LEGAMI FAMILIARI E TRASPARENZA

In un mondo ideale si dovrebbe discutere di più di politiche a favore della famiglia e meno degli inevitabili conflitti d’interesse familiari di chi è al potere. Conflitti a volte inevitabili, a volte inopportuni per non dire peggio. Ma come avviene spesso in un’azienda, anche in politica i testimoni si passano di padre in figlio, tra coniugi. L’importante è che gli affetti non prevalgono sui meriti, gli interessi particolari su quelli generali. Quando accade, i partiti come le imprese del resto, cominciano a decadere. Troppi famigli, poche idee. Una caratteristica della politica italiana? Tutt’altro. Ha fatto discutere la nomina alla segreteria politica di Fratelli d’Italia di Arianna Meloni. La sorella presidente è evidentemente preoccupata per gli equilibri interni del suo partito che soffre i disturbi di una crescita accelerata. E, dunque, va sul sicuro. Il lungo digiuno all’opposizione della destra italiana stimola appetiti improvvisi e incontenibili. La classe dirigente, che fa da ala e da guardia del corpo di Giorgia Meloni, è volenterosa ma non sempre all’altezza delle sfide dei nuovi incarichi. Ogni tanto salta fuori qualche voce troppo nostalgica che gonfia il petto come se fosse stata costretta a una lunga apnea. Ci vuole tempo. Troppi neofiti, molti sono poi convinti che il consenso li legittimi a riscrivere la Storia e a rifarsi di vere o presunti sudditanze culturali. Se la premier si fida più della sorella, non c’è nulla di strano. Ci fu un momento nella Prima Repubblica nel quale candidato a presidente della Lombardia era Enrico De Mita, fratello del premier Ciriaco. Nello stesso momento Milano aveva un sindaco socialista, Paolo Pillitteri, cognato di Bettino Craxi. Va detto che Pillitteri fu un buon sindaco e De Mita sarebbe stato un ottimo presidente, serio e preparato.
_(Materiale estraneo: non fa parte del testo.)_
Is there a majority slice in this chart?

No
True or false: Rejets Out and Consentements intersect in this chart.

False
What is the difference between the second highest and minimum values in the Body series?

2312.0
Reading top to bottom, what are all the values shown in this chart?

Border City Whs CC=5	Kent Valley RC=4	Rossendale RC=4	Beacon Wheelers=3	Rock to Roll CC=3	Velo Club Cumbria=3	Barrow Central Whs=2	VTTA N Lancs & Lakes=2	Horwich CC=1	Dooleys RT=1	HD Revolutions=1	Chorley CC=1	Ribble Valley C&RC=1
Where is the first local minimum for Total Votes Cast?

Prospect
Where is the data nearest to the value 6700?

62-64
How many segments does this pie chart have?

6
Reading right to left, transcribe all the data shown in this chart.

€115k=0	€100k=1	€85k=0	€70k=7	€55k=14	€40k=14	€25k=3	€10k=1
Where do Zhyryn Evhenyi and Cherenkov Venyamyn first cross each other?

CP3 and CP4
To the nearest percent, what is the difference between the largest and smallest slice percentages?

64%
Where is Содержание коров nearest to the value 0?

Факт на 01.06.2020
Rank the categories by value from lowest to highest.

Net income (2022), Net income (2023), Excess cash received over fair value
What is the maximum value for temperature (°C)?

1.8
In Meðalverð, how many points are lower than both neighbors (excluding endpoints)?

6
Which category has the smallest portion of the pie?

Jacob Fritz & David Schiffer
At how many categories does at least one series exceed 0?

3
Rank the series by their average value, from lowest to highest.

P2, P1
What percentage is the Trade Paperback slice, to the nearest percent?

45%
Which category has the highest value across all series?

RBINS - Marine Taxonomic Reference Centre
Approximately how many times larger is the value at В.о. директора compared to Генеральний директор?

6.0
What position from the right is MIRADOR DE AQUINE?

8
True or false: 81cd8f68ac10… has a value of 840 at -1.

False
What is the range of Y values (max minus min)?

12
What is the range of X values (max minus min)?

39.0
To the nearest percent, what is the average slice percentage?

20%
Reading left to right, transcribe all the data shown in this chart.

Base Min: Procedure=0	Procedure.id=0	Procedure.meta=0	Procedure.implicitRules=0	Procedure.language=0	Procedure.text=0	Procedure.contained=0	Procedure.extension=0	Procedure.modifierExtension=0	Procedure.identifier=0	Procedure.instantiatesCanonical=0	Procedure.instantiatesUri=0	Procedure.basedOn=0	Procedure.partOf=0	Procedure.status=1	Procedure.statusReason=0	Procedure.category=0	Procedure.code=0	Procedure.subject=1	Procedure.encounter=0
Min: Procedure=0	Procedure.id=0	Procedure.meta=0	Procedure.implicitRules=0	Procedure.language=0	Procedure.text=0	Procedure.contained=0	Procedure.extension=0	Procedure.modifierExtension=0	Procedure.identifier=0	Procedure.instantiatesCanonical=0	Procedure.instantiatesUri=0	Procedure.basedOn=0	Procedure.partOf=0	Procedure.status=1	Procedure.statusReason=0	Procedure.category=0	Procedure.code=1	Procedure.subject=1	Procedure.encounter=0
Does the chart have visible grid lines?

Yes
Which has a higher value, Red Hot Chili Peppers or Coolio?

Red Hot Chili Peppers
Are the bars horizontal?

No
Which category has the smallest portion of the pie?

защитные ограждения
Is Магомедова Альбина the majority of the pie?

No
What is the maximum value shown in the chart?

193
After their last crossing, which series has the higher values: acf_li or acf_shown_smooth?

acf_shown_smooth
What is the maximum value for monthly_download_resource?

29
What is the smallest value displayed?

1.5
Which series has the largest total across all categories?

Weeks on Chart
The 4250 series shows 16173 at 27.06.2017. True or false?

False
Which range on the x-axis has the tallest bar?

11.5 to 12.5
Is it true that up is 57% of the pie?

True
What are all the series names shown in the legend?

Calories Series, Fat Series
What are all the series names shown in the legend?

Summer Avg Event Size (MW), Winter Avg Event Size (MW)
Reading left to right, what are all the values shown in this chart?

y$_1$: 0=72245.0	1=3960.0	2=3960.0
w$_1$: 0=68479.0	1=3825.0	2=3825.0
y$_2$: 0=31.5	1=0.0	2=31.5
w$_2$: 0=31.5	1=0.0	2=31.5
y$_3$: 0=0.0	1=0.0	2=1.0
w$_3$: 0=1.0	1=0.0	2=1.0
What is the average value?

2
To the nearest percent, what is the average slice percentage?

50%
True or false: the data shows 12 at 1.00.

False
I legami familiari non possono essere un impedimento assoluto se ognuno fa la propria strada, con correttezza e trasparenza. Se si scade in forme più o meno mascherate di nepotismo e familismo, la questione è diversa. C’è poi un problema non trascurabile di opportunità, di stile. Se Arianna fosse stata nominata al governo, dove vi è già il cognato di Giorgia, Francesco Lollobrigida che casualmente è suo marito, beh, forse qualche problema non banale sarebbe stato sollevato. E così se fosse stata nominata, al pari di altri parenti di ministri, alla guida o nel consiglio di una società pubblica.

Le coppie del potere sono numerose a tutte le latitudini, si pensi solo a Bill e Hillary Clinton, a Francois Hollande e Ségolene Royal (che fu candidata all’Eliseo dove poi andò l’ex marito) a Cristina Fernandez. Prese il posto del coniuge scomparso, Nestor Kirchner, alla testa dell’Argentina che vive ancora il mito di Evita, moglie del dittatore Juan Domingo Peron. In Spagna, Paolo Iglesias e Irene Montero, sono stati gli artefici dell’effimero successo del partito spagnolo di Podemos. Clan e dinastie sono comuni a tutte le democrazie, dai Kennedy ai Bush fino ai fratelli Kaczynski in Polonia. E quando le eredità sono complesse da conservare, come nel caso di Forza Italia, orfana di Silvio Berlusconi, si spera nel coinvolgimento personale di un congiunto. Cioè nella famiglia che salvi il partito.